|Tribology Lab: Ring-on-liner reciprocating tester.
Argonne National Laboratory plays an important role in the Department of Energy's (DOE's) efforts to develop advanced materials for transportation. The materials are developed with DOE support from the EERE Office of Vehicle Technology and Office of Hydrogen, Fuel Cells, and Infrastructure Technologies in collaboration with worldwide industrial partners. Examples of materials development efforts include the development of:
- Coatings and lubricants for passenger and heavy-duty vehicles
- Nanofluids to improve heat transfer in transportation and industrial settings
- Advanced joining processes to bond dissimilar materials used in automotive components such as sensors
- Recycling strategies to recover shredder residue from recycled cars and appliances
- Catalysts to mitigate harmful NOx emissions in diesel exhaust
- Analytical tools to assess the impact of automotive design concepts on overall energy and material demands
Ten to 15% of all fuel used in transportation is consumed by friction (metal to metal, viscous, or churning) in the engine, transmission, or differential. Research at Argonne investigates the role of friction on fuel consumption and develops advanced strategies to mitigate friction and improve the durability of critical engine components. Additional activities examine the role that after-treatment devices, alternative fuels, low-sulfur fuels, and other pathways (to reduce US dependence on foreign oil and improve emissions) may have on the reliability and durability of engines.
Thirty percent of fuel used in transportation is lost to engine coolant. Another 30% is lost to exhaust. Research at Argonne is exploring the potential of advanced heat transfer technologies to facilitate the control of heat management systems using high-heat transfer coolants doped with nanoparticles, high efficiency heat exchangers, and multi-phase coolants.
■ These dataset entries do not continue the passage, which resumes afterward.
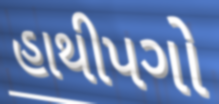
હાથીપગો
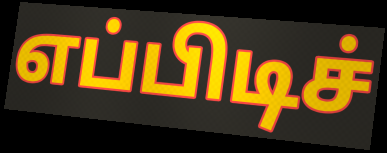
எப்பிடிச்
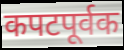
कपटपूर्वक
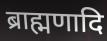
ब्राह्मणादि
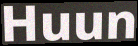
Huun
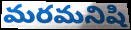
మరమనిషి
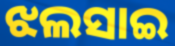
ଝଲସାଇ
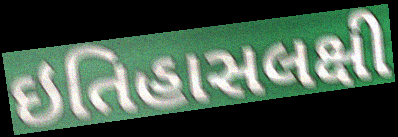
ઇતિહાસલક્ષી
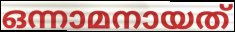
ഒന്നാമനായത്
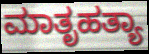
ಮಾತೃಹತ್ಯಾ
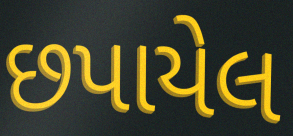
છપાયેલ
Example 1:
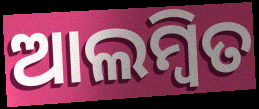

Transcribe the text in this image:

Materials research at Argonne investigates joining difficult materials using plastic deformation and determines the mechanism of joining. Argonne researchers successfully created strong, pore-free joints in ceramics, ceramic composites, intermetallics, and cermets. Residual stresses have been measured and we have demonstrated that we can tailor the residual stresses by using a variety of interlayers having different coefficients of thermal expansion.
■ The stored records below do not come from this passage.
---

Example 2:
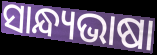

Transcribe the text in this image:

ସାନ୍ଧ୍ୟଭାଷା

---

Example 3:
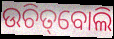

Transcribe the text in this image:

ଉଚିତ୍‌ବୋଲି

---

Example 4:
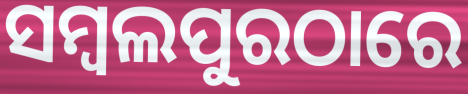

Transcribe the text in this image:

ସମ୍ବଲପୁରଠାରେ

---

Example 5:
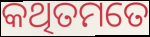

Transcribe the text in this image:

କଥିତମତେ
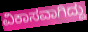
ವಿಕಾಸವಾಗಿದ್ದು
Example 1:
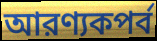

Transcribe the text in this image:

আরণ্যকপর্ব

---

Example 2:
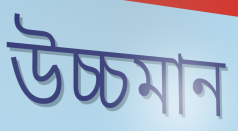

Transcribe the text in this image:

উচ্চমান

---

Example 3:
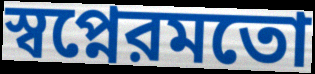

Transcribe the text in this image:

স্বপ্নেরমতো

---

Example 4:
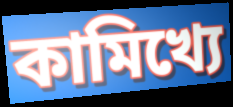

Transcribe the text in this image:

কামিখ্যে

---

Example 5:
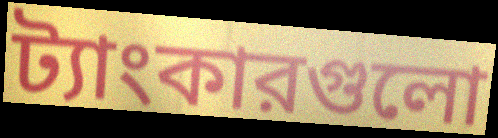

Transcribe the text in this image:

ট্যাংকারগুলো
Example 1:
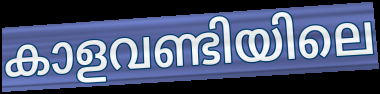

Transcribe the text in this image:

കാളവണ്ടിയിലെ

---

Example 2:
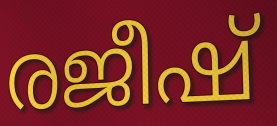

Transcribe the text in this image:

രജീഷ്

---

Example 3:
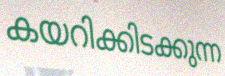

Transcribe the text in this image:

കയറിക്കിടക്കുന്ന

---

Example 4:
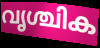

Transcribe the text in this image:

വൃശ്ചിക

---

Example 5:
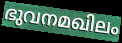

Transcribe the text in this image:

ഭുവനമഖിലം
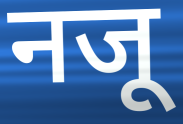
नजू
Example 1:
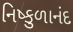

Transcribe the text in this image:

નિષ્કુળાનંદ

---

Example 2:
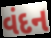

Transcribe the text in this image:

વંદન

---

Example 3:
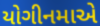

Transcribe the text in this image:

યોગીનમાએ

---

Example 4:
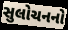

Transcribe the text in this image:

સુલોચનનો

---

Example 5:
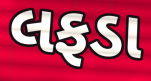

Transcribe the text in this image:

લફડા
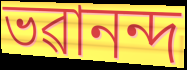
ভৱানন্দ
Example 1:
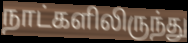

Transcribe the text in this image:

நாட்களிலிருந்து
Catalysts are the backbone to catalytic convertors. They convert harmful gases such as nitrogen oxides to benign forms that donít harm the environment. Research in the Chemical Science and Engineering Division at Argonne focuses on the development of zeolite-based copper catalysts that show great potential to reduce NOx emissions produced in diesel engines.
Argonne is known worldwide for its well-to-wheel analysis tools developed to assess the impact of materials and energy in transportation and industrial sectors. Detailed studies on the impact of new materials used in concepts such as aluminum intensive vehicles, hybrid cars, fuel cells, and diesel hybrids have provided DOE with accurate, reliable information to guide the development of fuel efficient vehicles.